We assessed whether preoperative advanced multisegmental degeneration is associated with worse 1-year outcomes of primary single-level lumbar discectomy.

Materials and methods

A literature-based scoring system was developed to quantify degeneration in the operated and adjacent lumbar segments, based on advanced phenotypes of common intervertebral disc–related degenerative features. Each segment received a score from 0 to 3: cranial and caudal ≥ 25% endplate damage (EPD) and Modic changes type I (MC1) were assigned 0.5 points each, and Pfirrmann grade ≥ 4 was assigned 1 point. The final adjacent segment degeneration score was calculated as the mean of the operated and adjacent segment scores. Prospectively collected data from primary single-level lumbar discectomy patients operated in a single center between 2017 and 2022 were retrospectively analyzed.

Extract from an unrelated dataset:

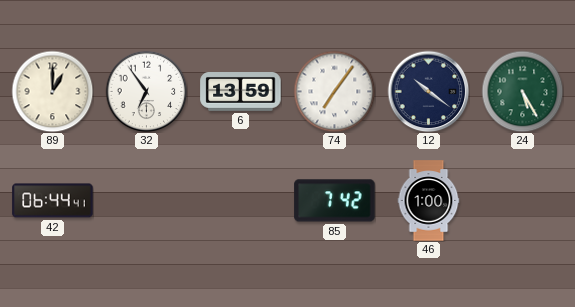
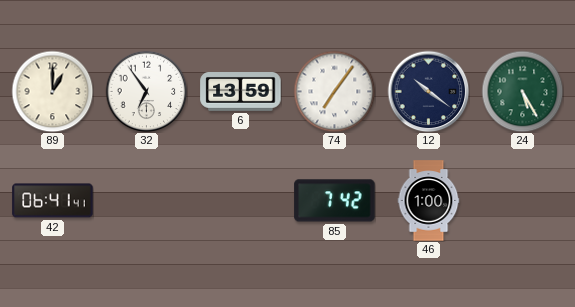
42: 06:44 -> 06:41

Patients were stratified into none-to-mild (≤ 0.5), moderate (0.5 < score < 1.33), and severe (≥ 1.33) degeneration groups, using the 40th and 80th percentile cut-offs. A linear mixed-effects model was employed to assess between-group differences in 1-year improvements in low back (LBP) and leg pain (VAS, 0–100), disability (ODI), and quality of life (EQ-5D-3L).

Results

Among the 140 patients included (mean age 45.3 years; 57.9% male), all PROMs improved overall. The severe group showed significantly smaller improvements from baseline to 1-year follow-up, with adjusted mean differences in change of 20.2 for LBP, 31.6 for leg pain, and 11.1 for disability relative to the none-to-mild reference group.

Conclusion

Severe preoperative adjacent segment degeneration may be associated with smaller 1-year improvements in pain and disability after primary single-level lumbar discectomy.